The Constitution itself recognizes, the “Militia” to be “organiz[ed], arm[ed], and disciplin[ed]” are none other than “the Militia of the several States”, not “the Militia of the United States”—a distinction the Constitution makes exquisitely clear in defining the dual status of the President as “Commander in Chief of the Army and Navy of the United States, and of the Militia of the several States, when called into the actual Service of the United States”. (footnote 9)

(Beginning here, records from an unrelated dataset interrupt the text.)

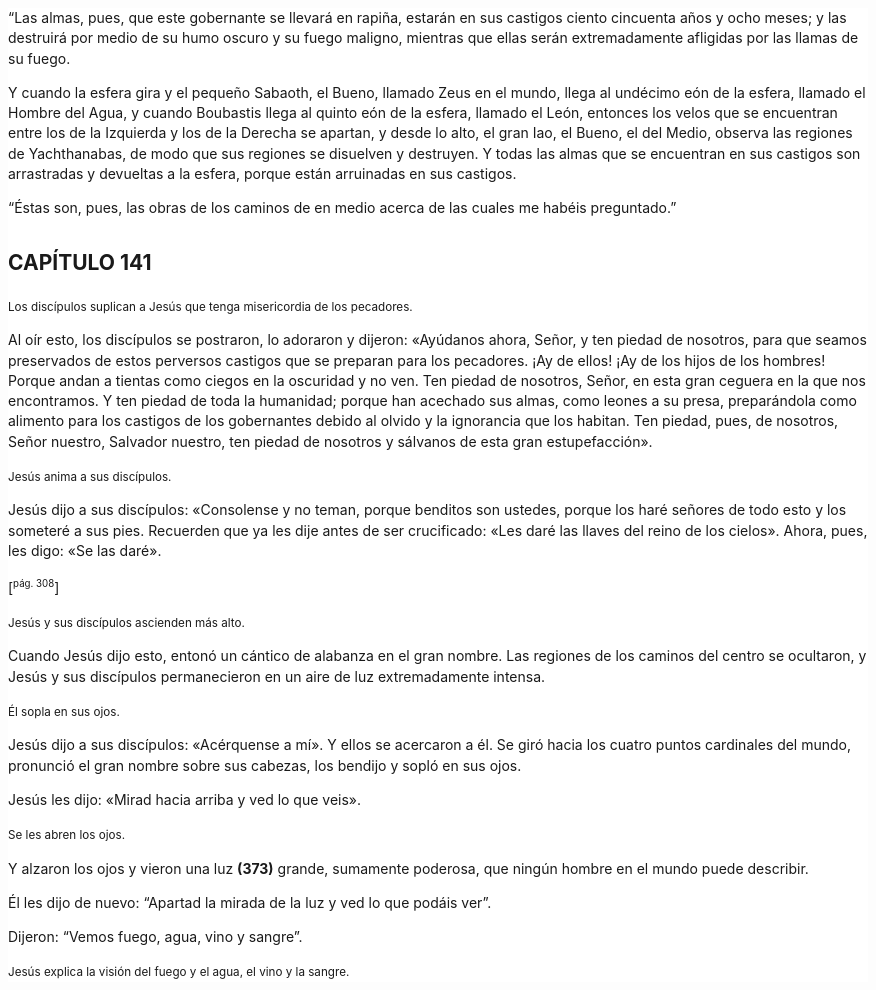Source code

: “Las almas, pues, que este gobernante se llevará en rapiña, estarán en sus castigos ciento cincuenta años y ocho meses; y las destruirá por medio de su humo oscuro y su fuego maligno, mientras que ellas serán extremadamente afligidas por las llamas de su fuego.

Y cuando la esfera gira y el pequeño Sabaoth, el Bueno, llamado Zeus en el mundo, llega al undécimo eón de la esfera, llamado el Hombre del Agua, y cuando Boubastis llega al quinto eón de la esfera, llamado el León, entonces los velos que se encuentran entre los de la Izquierda y los de la Derecha se apartan, y desde lo alto, el gran Iao, el Bueno, el del Medio, observa las regiones de Yachthanabas, de modo que sus regiones se disuelven y destruyen. Y todas las almas que se encuentran en sus castigos son arrastradas y devueltas a la esfera, porque están arruinadas en sus castigos.

“Éstas son, pues, las obras de los caminos de en medio acerca de las cuales me habéis preguntado.”

## CAPÍTULO 141

<small>Los discípulos suplican a Jesús que tenga misericordia de los pecadores.</small>

Al oír esto, los discípulos se postraron, lo adoraron y dijeron: «Ayúdanos ahora, Señor, y ten piedad de nosotros, para que seamos preservados de estos perversos castigos que se preparan para los pecadores. ¡Ay de ellos! ¡Ay de los hijos de los hombres! Porque andan a tientas como ciegos en la oscuridad y no ven. Ten piedad de nosotros, Señor, en esta gran ceguera en la que nos encontramos. Y ten piedad de toda la humanidad; porque han acechado sus almas, como leones a su presa, preparándola como alimento para los castigos de los gobernantes debido al olvido y la ignorancia que los habitan. Ten piedad, pues, de nosotros, Señor nuestro, Salvador nuestro, ten piedad de nosotros y sálvanos de esta gran estupefacción».

<small>Jesús anima a sus discípulos.</small>

Jesús dijo a sus discípulos: «Consolense y no teman, porque benditos son ustedes, porque los haré señores de todo esto y los someteré a sus pies. Recuerden que ya les dije antes de ser crucificado: «Les daré las llaves del reino de los cielos». Ahora, pues, les digo: «Se las daré».

<span id="p308">[<sup><small>pág. 308</small></sup>]</span>

<small>Jesús y sus discípulos ascienden más alto.</small>

Cuando Jesús dijo esto, entonó un cántico de alabanza en el gran nombre. Las regiones de los caminos del centro se ocultaron, y Jesús y sus discípulos permanecieron en un aire de luz extremadamente intensa.

<small>Él sopla en sus ojos.</small>

Jesús dijo a sus discípulos: «Acérquense a mí». Y ellos se acercaron a él. Se giró hacia los cuatro puntos cardinales del mundo, pronunció el gran nombre sobre sus cabezas, los bendijo y sopló en sus ojos.

Jesús les dijo: «Mirad hacia arriba y ved lo que veis».

<small>Se les abren los ojos.</small>

Y alzaron los ojos y vieron una luz **(373)** grande, sumamente poderosa, que ningún hombre en el mundo puede describir.

Él les dijo de nuevo: “Apartad la mirada de la luz y ved lo que podáis ver”.

Dijeron: “Vemos fuego, agua, vino y sangre”.

<small>Jesús explica la visión del fuego y el agua, el vino y la sangre.</small>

If Congress may provide for governing only that “Part” of the Militia “employed in the Service of the United States”, who is to govern the remainder of the Militia at that time, and all of the Militia when no “Part of them” is so employed? The Constitution itself decrees that it cannot be Congress. Therefore it must be the States, or in the event of the States’ default “the people” themselves. (footnote 10) 

  • Footnotes

    1.) Arts. of Confed’n art. VI, ¶ 4. The typeset version of the Articles quoted appears in Documents Illustrative of the Formation of the Union of the American States, House Document No. 398, 69th Congress, 1st Session (Washington, D.C.: Government Printing Office, 1927), at 27-37.

    2.) U.S. Const. art. I, § 8, cls. 15 and 16.

    3.) See U.S. Const. art. VI, cl. 2.

    4.) See U.S. Const. art. II, § 2, cl. 1 (emphasis supplied).

    5.) Id. at 1.

    6.) U.S. Const. art. I, § 10, cl. 3.

    7.) U.S. Const. art. I, § 8, cls. 12 and 13, and art. II, § 2, cl. 1.

    8.) See U.S. Const. art. VI, cl. 2 and amend. X.

    9.) Id. at 4.

    10.) See U.S. Const. amends. II and X.